Transcribe the records below word for word, beginning with the first line and stopping after the line that contains "that Open MPI"; pictures are not part of the copy.

:: PROVIDED DATA ::

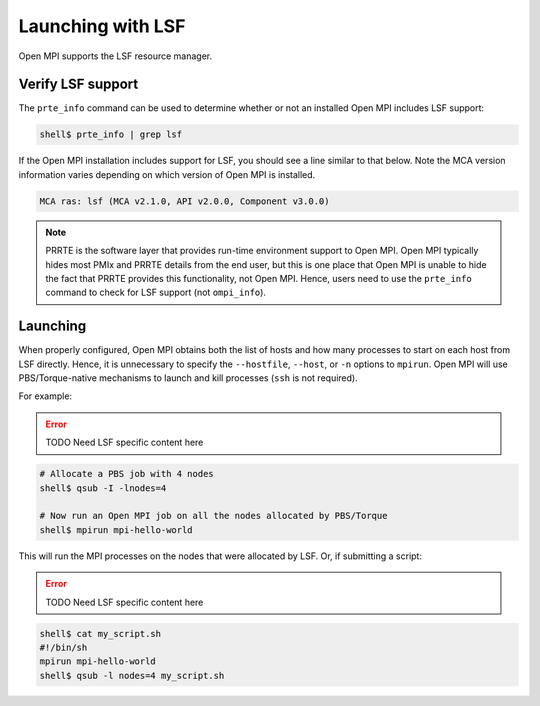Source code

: Launching with LSF
==================

Open MPI supports the LSF resource manager.

Verify LSF support
------------------

The ``prte_info`` command can be used to determine whether or not an
installed Open MPI includes LSF support:

.. code-block::

   shell$ prte_info | grep lsf

If the Open MPI installation includes support for LSF, you
should see a line similar to that below. Note the MCA version
information varies depending on which version of Open MPI is
installed.

.. code-block::

       MCA ras: lsf (MCA v2.1.0, API v2.0.0, Component v3.0.0)

.. note:: PRRTE is the software layer that provides run-time
   environment support to Open MPI.  Open MPI typically hides most
   PMIx and PRRTE details from the end user, but this is one place
   that Open MPI is unable to hide the fact that PRRTE provides this
   functionality, not Open MPI.  Hence, users need to use the
   ``prte_info`` command to check for LSF support (not
   ``ompi_info``).

Launching
---------

When properly configured, Open MPI obtains both the list of hosts and
how many processes to start on each host from LSF directly.  Hence, it
is unnecessary to specify the ``--hostfile``, ``--host``, or ``-n``
options to ``mpirun``.  Open MPI will use PBS/Torque-native mechanisms
to launch and kill processes (``ssh`` is not required).

For example:

.. error:: TODO Need LSF specific content here

.. code-block:: sh

   # Allocate a PBS job with 4 nodes
   shell$ qsub -I -lnodes=4

   # Now run an Open MPI job on all the nodes allocated by PBS/Torque
   shell$ mpirun mpi-hello-world

This will run the MPI processes on the nodes that were allocated by
LSF.  Or, if submitting a script:

.. error:: TODO Need LSF specific content here

.. code-block:: sh

   shell$ cat my_script.sh
   #!/bin/sh
   mpirun mpi-hello-world
   shell$ qsub -l nodes=4 my_script.sh

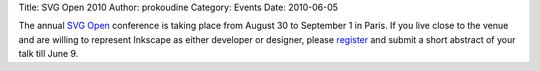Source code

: Title: SVG Open 2010
Author: prokoudine
Category: Events
Date: 2010-06-05

The annual `SVG Open`_ conference is taking place from August 30 to September 1
in Paris. If you live close to the venue and are willing to represent Inkscape
as either developer or designer, please register_ and submit a short abstract
of your talk till June 9.

.. _SVG Open: http://www.svgopen.org/2010/
.. _register: https://www.svgopen.org/2010/registration.shtml
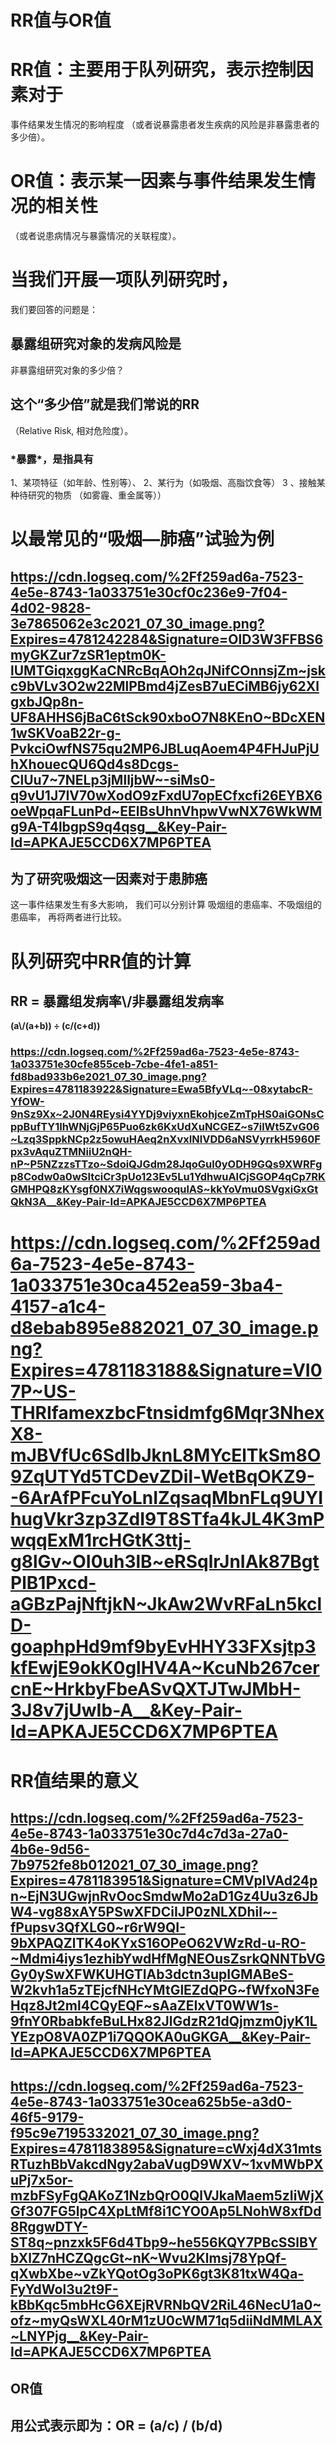 * *RR值与OR值*
* RR值：主要用于队列研究，表示控制因素对于
事件结果发生情况的影响程度
（或者说暴露患者发生疾病的风险是非暴露患者的多少倍）。
* OR值：表示某一因素与事件结果发生情况的相关性
（或者说患病情况与暴露情况的关联程度）。
* 当我们开展一项队列研究时，
我们要回答的问题是：
** 暴露组研究对象的发病风险是
非暴露组研究对象的多少倍？
** 这个“多少倍”就是我们常说的RR
（Relative Risk, 相对危险度）。
*** *暴露*，是指具有
1、某项特征（如年龄、性别等）、
2、某行为（如吸烟、高脂饮食等）
3 、接触某种待研究的物质
（如雾霾、重金属等））
* 以最常见的“吸烟—肺癌”试验为例
** [[https://cdn.logseq.com/%2Ff259ad6a-7523-4e5e-8743-1a033751e30cf0c236e9-7f04-4d02-9828-3e7865062e3c2021_07_30_image.png?Expires=4781242284&Signature=OlD3W3FFBS6myGKZur7zSR1eptm0K-lUMTGiqxggKaCNRcBqAOh2qJNifCOnnsjZm~jskc9bVLv3O2w22MlPBmd4jZesB7uECiMB6jy62XlgxbJQp8n-UF8AHHS6jBaC6tSck90xboO7N8KEnO~BDcXEN1wSKVoaB22r-g-PvkciOwfNS75qu2MP6JBLuqAoem4P4FHJuPjUhXhouecQU6Qd4s8Dcgs-ClUu7~7NELp3jMlljbW~-siMs0-q9vU1J7IV70wXodO9zFxdU7opECfxcfi26EYBX6oeWpqaFLunPd~EElBsUhnVhpwVwNX76WkWMg9A-T4lbgpS9q4qsg__&Key-Pair-Id=APKAJE5CCD6X7MP6PTEA]]
** 为了研究吸烟这一因素对于患肺癌
这一事件结果发生有多大影响，
我们可以分别计算
吸烟组的患癌率、不吸烟组的患癌率，
再将两者进行比较。
* *队列研究中RR值的计算*
** RR = 暴露组发病率\/非暴露组发病率 
*(a\/(a+b)) ÷ (c/(c+d))*
*** [[https://cdn.logseq.com/%2Ff259ad6a-7523-4e5e-8743-1a033751e30cfe855ceb-7cbe-4fe1-a851-fd8bad933b6e2021_07_30_image.png?Expires=4781183922&Signature=Ewa5BfyVLq~-08xytabcR-YfOW-9nSz9Xx~2J0N4REysi4YYDj9viyxnEkohjceZmTpHS0aiGONsCppBufTY1IhWNjGjP65Puo6zk6KxUdXuNCGEZ~s7ilWt5ZvG06~Lzq3SppkNCp2z5owuHAeq2nXvxINlVDD6aNSVyrrkH5960Fpx3vAquZTMNiiU2nQH-nP~P5NZzzsTTzo~SdoiQJGdm28JqoGul0yODH9GQs9XWRFgp8Codw0a0wSItciCr3pUo123Ev5Lu1YdhwuAICjSGOP4qCp7RKGMHPQ8zKYsgf0NX7iWqgswooqulAS~kkYoVmu0SVgxiGxGtQkN3A__&Key-Pair-Id=APKAJE5CCD6X7MP6PTEA]]
* [[https://cdn.logseq.com/%2Ff259ad6a-7523-4e5e-8743-1a033751e30ca452ea59-3ba4-4157-a1c4-d8ebab895e882021_07_30_image.png?Expires=4781183188&Signature=VI07P~US-THRIfamexzbcFtnsidmfg6Mqr3NhexX8-mJBVfUc6SdIbJknL8MYcElTkSm8O9ZqUTYd5TCDevZDil-WetBqOKZ9--6ArAfPFcuYoLnIZqsaqMbnFLq9UYIhugVkr3zp3ZdI9T8STfa4kJL4K3mPwqqExM1rcHGtK3ttj-g8lGv~OI0uh3lB~eRSqlrJnIAk87BgtPlB1Pxcd-aGBzPajNftjkN~JkAw2WvRFaLn5kclD-goaphpHd9mf9byEvHHY33FXsjtp3kfEwjE9okK0glHV4A~KcuNb267cercnE~HrkbyFbeASvQXTJTwJMbH-3J8v7jUwIb-A__&Key-Pair-Id=APKAJE5CCD6X7MP6PTEA]]
* *RR值结果的意义*
** [[https://cdn.logseq.com/%2Ff259ad6a-7523-4e5e-8743-1a033751e30c7d4c7d3a-27a0-4b6e-9d56-7b9752fe8b012021_07_30_image.png?Expires=4781183951&Signature=CMVplVAd24pn~EjN3UGwjnRvOocSmdwMo2aD1Gz4Uu3z6JbW4-vg88xAY5PSwXFDCiIJP0zNLXDhil~-fPupsv3QfXLG0~r6rW9QI-9bXPAQZlTK4oKYxS16OPeO62VWzRd-u-RO-~Mdmi4iys1ezhibYwdHfMgNEOusZsrkQNNTbVGGy0ySwXFWKUHGTIAb3dctn3upIGMABeS-W2kvh1a5zTEjcfNHcYMtGlEZdQPG~fWfxoN3FeHqz8Jt2ml4CQyEQF~sAaZEIxVT0WW1s-9fnY0RbabkfeBuLHx82JlGdzR21dQjmzm0jyK1LYEzpO8VA0ZP1i7QQOKA0uGKGA__&Key-Pair-Id=APKAJE5CCD6X7MP6PTEA]]
** [[https://cdn.logseq.com/%2Ff259ad6a-7523-4e5e-8743-1a033751e30cea625b5e-a3d0-46f5-9179-f95c9e7195332021_07_30_image.png?Expires=4781183895&Signature=cWxj4dX31mtsRTuzhBbVakcdNgy2abaVugD9WXV~1xvMWbPXuPj7x5or-mzbFSyFgQAKoZ1NzbQrO0QlVJkaMaem5zIiWjXGf307FG5lpC4XpLtMf8i1CYO0Ap5LNohW8xfDd8RggwDTY-ST8q~pnzxk5F6d4Tbp9~he556KQY7PBcSSlBYbXlZ7nHCZQgcGt~nK~Wvu2Klmsj78YpQf-qXwbXbe~vZkYQotOg3oPK6gt3K81txW4Qa-FyYdWol3u2t9F-kBbKqc5mbHcG6XEjRVRNbQV2RiL46NecU1a0~ofz~myQsWXL40rM1zU0cWM71q5diiNdMMLAX~LNYPjg__&Key-Pair-Id=APKAJE5CCD6X7MP6PTEA]]
** *OR值*
** *用公式表示即为：OR = (a/c) / (b/d)*
** *前瞻性研究*：指研究者通过设计、进行实验
来发现某一规律的研究
** *回顾性研究*：指研究者根据以往的临床病例资料来总结某一规律的研究
** [[https://cdn.logseq.com/%2Ff259ad6a-7523-4e5e-8743-1a033751e30c65747931-30e1-493f-a2c0-347fdee4c8762021_07_30_image.png?Expires=4781245265&Signature=HBQGLfz7inO2yMv1U0DcxHhufpiOhuZsxlrSanEiNfPEA5vDeNqDtdXfWtMPGXw6WC5HXMcDJC0qPHyx8K8OaUuubhD1aUO6mTE~CoJb~xw0zkGROMzz9xijm35I7hl~RMJfZxthWziYVhNJsr3~3drDs0PQBcee4xsWjMMcrsw1LFY~JMokSJhwYIQCRx5ovj5T8W2luvwWxm1Dttek0UaYtEW2rwiwe4teaHTCIQ8080PfNtUUDfVVkPRGA6VLYgx6ofao0wTTRdZ99c54X~TnFSAZCptyWgPw7H3CTTl7~vqQXdDlGdO8~EB54qmrOtMHTyaN-S-4co9p6bikjA__&Key-Pair-Id=APKAJE5CCD6X7MP6PTEA]]
* *文献分享*
** 甲氨蝶呤和柳氮磺吡啶 
治疗强直性脊柱炎
安全性和有效性的meta 分析
** [[https://cdn.logseq.com/%2Ff259ad6a-7523-4e5e-8743-1a033751e30c1aadfd34-0be0-469a-ae74-c2c4f3a938b52021_07_30_image.png?Expires=4781184154&Signature=N-MGYEl45KPmy1oEojebQ42O-u3HXyWp7tUi1wNdv3S1YsX87NSJjQcyJQ6Gf2kfGPykkP9JBQiOBP91466B2Q16U8tPflzjmLS8fsr03mpqflVq-KMorVMdxm2nbTp3UYgRqcEHr71t1kLWr4ErZKnq7gPQMedWZpwiVPvWm0C83Dh46rkiNirrgxizLCaYnAPI3bOSr6XsffzAhVdHwiCoAdb3nU3oi7daVLQ1suKvNeEB4HaSd1D1lVvqTwFUpk2P9BA9xABHg0kAHxsyOvzWiIFXulcxrHkvjBj2~V6StOiy3VBzuHGcnNUH6CA5OfMtUpIDAJVKnK3mD7FOfg__&Key-Pair-Id=APKAJE5CCD6X7MP6PTEA]]
** [[https://cdn.logseq.com/%2Ff259ad6a-7523-4e5e-8743-1a033751e30c32d6971c-a881-45b9-855b-2435c3076cf82021_07_30_image.png?Expires=4781184444&Signature=SNbec33kyKRGAeAlbssFWQ3YydF2v6ADIGljmqo3IhWHXx24shVUNQv4Vcm4ypUiEB3j8qFBlbqnXkbYsjArVtArds9deyytleIeiWPS2fc-9i2zj6dQ-q-iTvyuPwNbYc~EvO~JmJrS6buDaUepprzV-OZH7d4ihDtKlJ56QcX61T05Ri5w7D8bFYHvwadaE~D28bkOF9Kf~MxwkxrcVdwHM9hXrWWjXAZaHqOaAPJRCWXddaQ17LYPQXi8dMQgJfeiWGCABBcntMrVSl75w8VLtZvmNvoOdI4ZdEWlq3iUkN2sIR2fr~~UEZ60nDHrakVIRYL~mhlS8Mq4dbbQzQ__&Key-Pair-Id=APKAJE5CCD6X7MP6PTEA]]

:::

◆ YOUR SOLUTION ◆
Source code

: Launching with LSF
==================

Open MPI supports the LSF resource manager.

Verify LSF support
------------------

The ``prte_info`` command can be used to determine whether or not an
installed Open MPI includes LSF support:

.. code-block::

   shell$ prte_info | grep lsf

If the Open MPI installation includes support for LSF, you
should see a line similar to that below. Note the MCA version
information varies depending on which version of Open MPI is
installed.

.. code-block::

       MCA ras: lsf (MCA v2.1.0, API v2.0.0, Component v3.0.0)

.. note:: PRRTE is the software layer that provides run-time
   environment support to Open MPI.  Open MPI typically hides most
   PMIx and PRRTE details from the end user, but this is one place
   that Open MPI is unable to hide the fact that PRRTE provides this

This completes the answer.